Watching a child take his or her first step is a milestone for many parents, but for the mother and father of a child who has cerebral palsy, it can feel like the first step in a new direction.
Dr. Joanne Kurtzberg and a team of researchers at Duke University Medical Center are helping children take that first step with umbilical cord blood. In the results of their most recent clinical trial, they found that "umbilical cord blood improves whole brain connectivity and motor function in young children with cerebral palsy."
Cerebral palsy, called CP for short, is the most common motor-function disability in children, affecting approximately one in 323. Caused by damage to or abnormal development of the brain, cerebral palsy takes its toll on movement and posture but can also cause intellectual disability, seizures, and problems hearing, seeing, and speaking. Through intense and long-lasting physical therapy treatments, more than half of people with cerebral palsy are able to gain the ability to walk independently.
The video shows two clips: the first of a small child with CP who was dependent on a walker and braces for walking. The second shows that same little boy one year after receiving a cord blood treatment and able to walk independently.
In 2010, Dr. Kurtzberg conducted her first trial on the safety and feasability of cord blood to treat acquired neurological disorders like cerebral palsy.
In part because of those results, in June 2014, Duke Medicine was awarded $15 million to support an innovative research program to further explore the use of umbilical cord blood cells to treat autism, stroke, cerebral palsy and related brain disorders.
Dr. Kurtzberg’s subsequent phase II study followed 63 children between the ages of one year and six years who had cerebral palsy because of brain damage incurred before or at birth and had similarly positive results.
“We are encouraged by the results of this study, which shows that appropriately dosed infusions of cord blood cells can help lessen symptoms in children with cerebral palsy,” said Dr. Kurtzberg.
The participants were given a range of doses depending on how many stem cells they were able to store, ranging from 10 million cells to 50 million cells per approx. two pounds of body weight. The results show that children who received greater than 25 million cells per 2.2 lb. of body weight exceeded the gains made by children with smaller doses or who received a placebo. (Learn more about how we count cells here.)

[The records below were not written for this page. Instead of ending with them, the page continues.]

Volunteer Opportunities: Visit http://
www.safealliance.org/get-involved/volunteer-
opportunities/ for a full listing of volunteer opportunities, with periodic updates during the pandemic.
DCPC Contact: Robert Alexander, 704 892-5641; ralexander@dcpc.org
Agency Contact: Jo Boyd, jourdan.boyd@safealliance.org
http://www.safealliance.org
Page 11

Researchers noted that children with cerebral palsy will often make gains as they get older but said that children given high dosages in the study exceeded increases that could normally be expected because of age progression. Dr. Kutrzberg noted improvements after the first year for high-dose infusions were 30% higher than would have been predicted for age and level of function.
Jenny and Ryan Levine saw a dramatic turnaround in their daughter, Chloe’s, cerebral palsy after undergoing a cord blood stem cell therapy at Duke University.
Other evidence of cord blood’s effectiveness against cerebral palsy was demonstrated by Dr. Min Young Kim and colleagues at the CHA Bundang Medical Center in South Korea. They treated 96 children between the ages of 10 months and 10 years with matching donor cord blood and erythropoietin, a growth factor that has neural repair properties. They found beneficial effects in motor and cognitive function, especially those who had more closely matching cord blood available.
How Cord Blood Treats Cerebral Palsy
There are a few schools of thought on how cord blood can repair brain trauma or neurodegenerative disorders.
- The transplanted stem cells directly replace dead or dying cells.
- The transplanted stem cells secret growth factors that indirectly rescue the injured tissue.
- The transplanted stem cells build a “biobridge” that connects the healthy section of the brain and the damaged section of the brain to facilitate the transport of new neural stem cells to the area in need of repair.
Current Clinical Trials
Duke University's expanded clinical trial is open to children who have their own cord blood stored or access to partially or fully matching cord blood from a sibling.
Another clinical trial at Duke University is looking at the effects of cord tissue therapy on children with cerebral palsy.
In addition to the Duke trials, there is a clinical trial underway in Augusta University using umbilical cord blood in the treatment of cerebral palsy.
In South Korea, Dr. Kim is moving forward further with his studies, and there is also a clinical trial underway at Hanyang University Hospital.